It’s a move that many leaders in the international community opposed, including all other parties to the deal – France, Germany, the U.K., Russia and China. Trump’s decision has generated a firestorm of commentary about what may come next.
Inspections in Iran
In July 2015, after the Iran deal was signed, the United Nations Security Council adopted a resolution that requested the IAEA carry out the monitoring and verifying of Iran’s compliance with its nuclear commitments. Between January 2016 and February 2018, the agency conducted more than 400 site visits and dozens of unannounced, or “snap” inspections. It installed cameras and employed satellites to perform surveillance work.
By pulling out of the deal, Trump discounts the IAEA’s findings and signals to the world that he has little faith in it. As I see it, he is effectively saying it cannot be trusted to perform its most critical work in nuclear security.
Further, Trump’s action suggests that officials and intelligence agencies of all other parties to the Iran deal are gullible. Trump’s position is ironic, given that the IAEA was an invention of the U.S. It is not, however, unprecedented.

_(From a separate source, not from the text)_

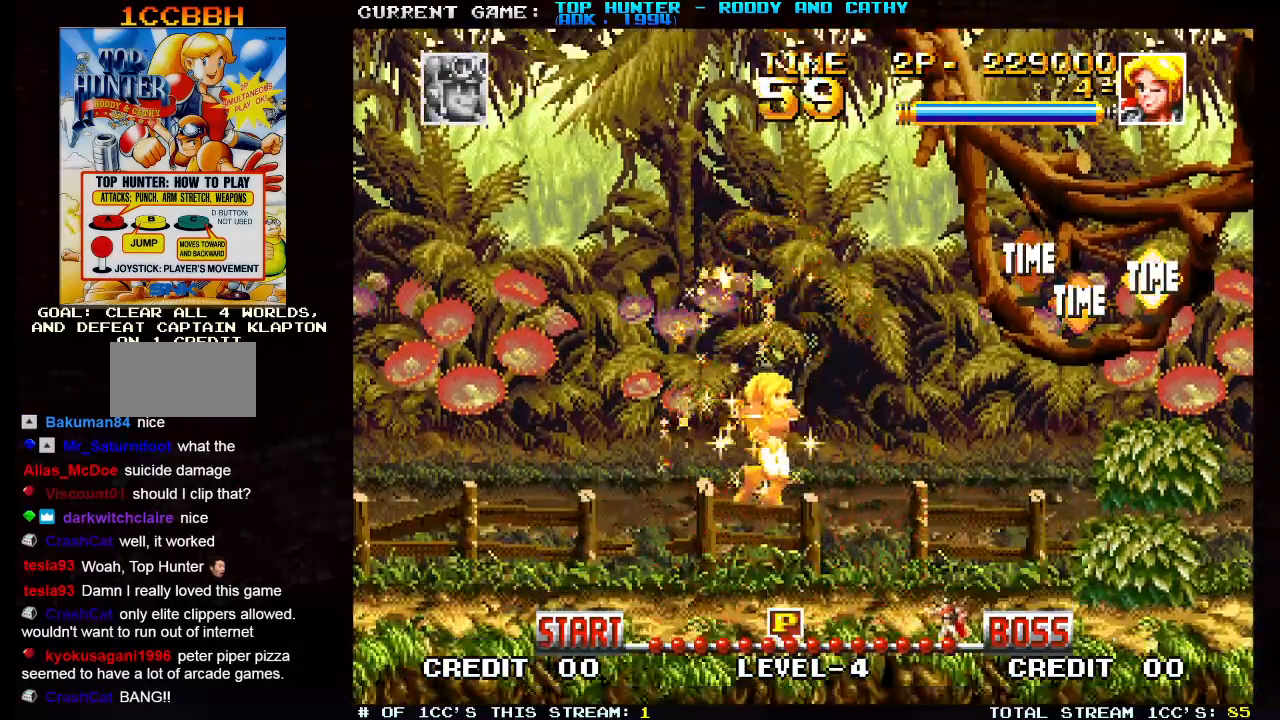
{"dt_ms": 500, "buttons": ["SQUARE"], "left_stick": "down-right", "events": [[300, "left_stick", "down-right"], [367, "SQUARE", "down"]]}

US commitment to nuclear security
What, in the end, may really stick is the repeated example of U.S. leaders invalidating a crucial instrument for preventing the spread of nuclear weapons. I would argue that Trump has deepened the world’s dangers two-fold, by walking away from a successful nuclear deal and by showing a lack of respect for a key aspect of the IAEA’s mission to stop the spread of nuclear weapons around the world.